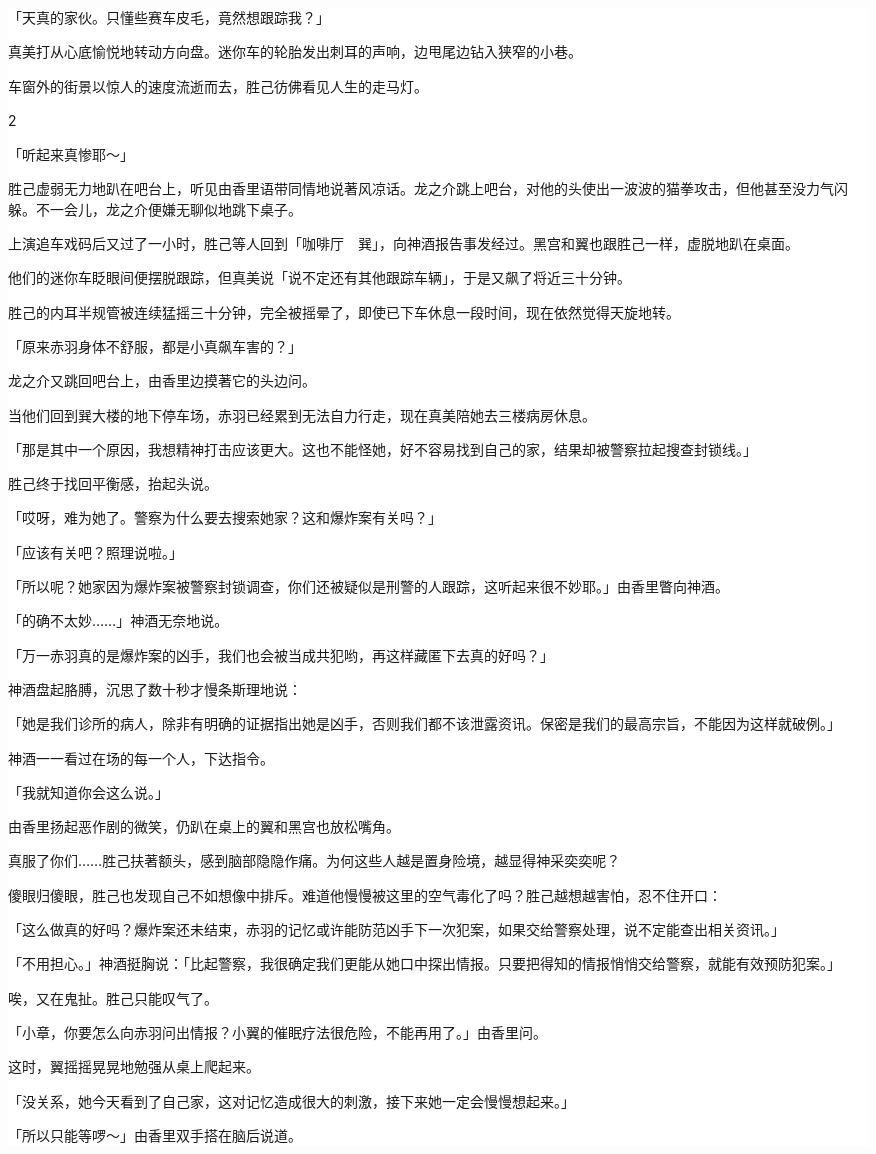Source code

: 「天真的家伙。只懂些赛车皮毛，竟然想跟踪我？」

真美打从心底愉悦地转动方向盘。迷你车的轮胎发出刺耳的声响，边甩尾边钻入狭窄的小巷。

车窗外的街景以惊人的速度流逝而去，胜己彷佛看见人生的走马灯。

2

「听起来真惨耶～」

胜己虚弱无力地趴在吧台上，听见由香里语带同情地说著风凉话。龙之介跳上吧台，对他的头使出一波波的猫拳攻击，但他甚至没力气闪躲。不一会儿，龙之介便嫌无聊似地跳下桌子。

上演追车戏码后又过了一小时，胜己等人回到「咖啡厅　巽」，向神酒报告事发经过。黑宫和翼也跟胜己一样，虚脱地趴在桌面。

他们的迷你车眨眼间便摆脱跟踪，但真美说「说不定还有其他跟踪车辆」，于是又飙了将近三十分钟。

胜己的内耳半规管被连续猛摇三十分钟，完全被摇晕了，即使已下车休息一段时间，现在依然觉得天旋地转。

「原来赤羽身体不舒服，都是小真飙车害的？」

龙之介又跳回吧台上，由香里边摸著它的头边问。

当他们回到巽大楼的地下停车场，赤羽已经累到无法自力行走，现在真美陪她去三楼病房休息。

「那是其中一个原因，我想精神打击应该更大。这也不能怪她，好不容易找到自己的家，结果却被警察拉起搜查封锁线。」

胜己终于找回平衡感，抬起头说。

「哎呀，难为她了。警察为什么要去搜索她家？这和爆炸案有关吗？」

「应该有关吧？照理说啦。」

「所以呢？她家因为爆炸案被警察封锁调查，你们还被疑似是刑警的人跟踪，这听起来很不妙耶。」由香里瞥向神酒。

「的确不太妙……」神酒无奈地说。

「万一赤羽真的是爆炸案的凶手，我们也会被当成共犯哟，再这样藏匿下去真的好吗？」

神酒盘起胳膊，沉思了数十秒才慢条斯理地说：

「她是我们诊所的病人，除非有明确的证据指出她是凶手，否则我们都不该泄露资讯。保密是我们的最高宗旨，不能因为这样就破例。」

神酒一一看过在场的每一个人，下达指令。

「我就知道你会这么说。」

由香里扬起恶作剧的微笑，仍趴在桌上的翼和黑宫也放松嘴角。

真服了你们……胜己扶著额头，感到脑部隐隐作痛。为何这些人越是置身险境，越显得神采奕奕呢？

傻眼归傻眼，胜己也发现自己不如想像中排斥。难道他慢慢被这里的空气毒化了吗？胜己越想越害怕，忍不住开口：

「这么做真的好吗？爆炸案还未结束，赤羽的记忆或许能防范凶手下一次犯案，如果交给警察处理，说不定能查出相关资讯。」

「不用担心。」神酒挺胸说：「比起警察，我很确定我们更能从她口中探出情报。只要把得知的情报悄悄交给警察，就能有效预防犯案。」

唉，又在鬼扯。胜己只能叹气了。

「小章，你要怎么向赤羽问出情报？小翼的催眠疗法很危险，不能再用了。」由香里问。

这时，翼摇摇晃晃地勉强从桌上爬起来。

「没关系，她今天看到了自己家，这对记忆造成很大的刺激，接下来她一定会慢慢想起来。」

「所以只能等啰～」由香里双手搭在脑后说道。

▬▬▬

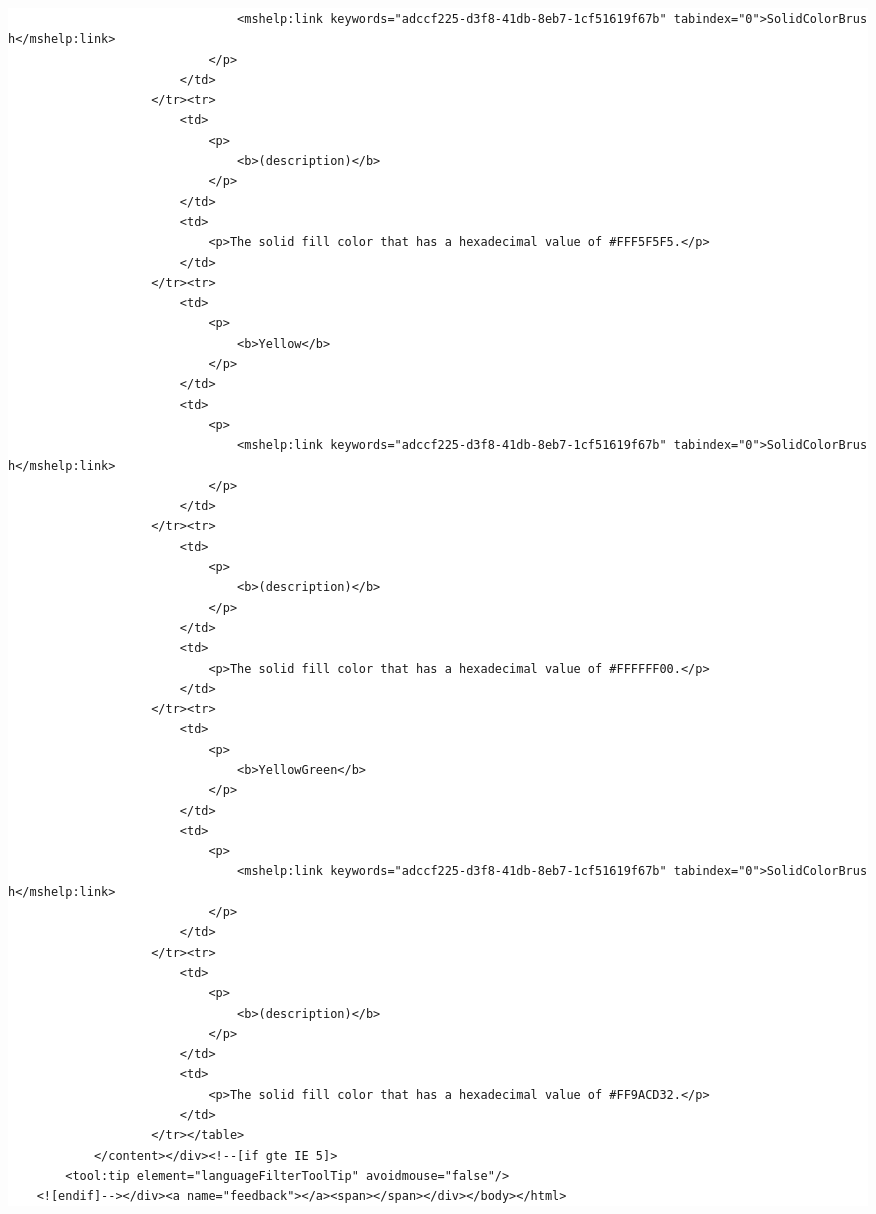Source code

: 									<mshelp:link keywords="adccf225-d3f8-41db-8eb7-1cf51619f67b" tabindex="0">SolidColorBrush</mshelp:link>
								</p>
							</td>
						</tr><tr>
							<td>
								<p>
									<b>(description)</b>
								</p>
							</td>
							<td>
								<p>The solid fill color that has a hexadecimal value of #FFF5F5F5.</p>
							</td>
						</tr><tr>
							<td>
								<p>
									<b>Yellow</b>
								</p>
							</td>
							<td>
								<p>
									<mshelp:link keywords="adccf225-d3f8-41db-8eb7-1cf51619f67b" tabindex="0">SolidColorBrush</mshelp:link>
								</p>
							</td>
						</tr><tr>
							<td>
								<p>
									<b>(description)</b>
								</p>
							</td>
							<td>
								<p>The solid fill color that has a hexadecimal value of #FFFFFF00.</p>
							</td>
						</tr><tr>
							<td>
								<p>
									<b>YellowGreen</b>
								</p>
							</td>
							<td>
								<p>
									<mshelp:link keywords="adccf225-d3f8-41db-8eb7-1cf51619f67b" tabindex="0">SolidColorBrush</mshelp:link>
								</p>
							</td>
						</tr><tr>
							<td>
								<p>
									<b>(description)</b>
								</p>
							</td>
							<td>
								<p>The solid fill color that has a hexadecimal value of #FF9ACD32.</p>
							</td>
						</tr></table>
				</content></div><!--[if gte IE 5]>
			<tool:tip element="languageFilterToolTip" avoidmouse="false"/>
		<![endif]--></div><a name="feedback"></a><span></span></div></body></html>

▬▬▬

■ What is required ■
Your answer should be each line from the preceding material in which the word "fill" occurs.

■ The answer ■
								<p>The solid fill color that has a hexadecimal value of #FFF5F5F5.</p>
								<p>The solid fill color that has a hexadecimal value of #FFFFFF00.</p>
								<p>The solid fill color that has a hexadecimal value of #FF9ACD32.</p>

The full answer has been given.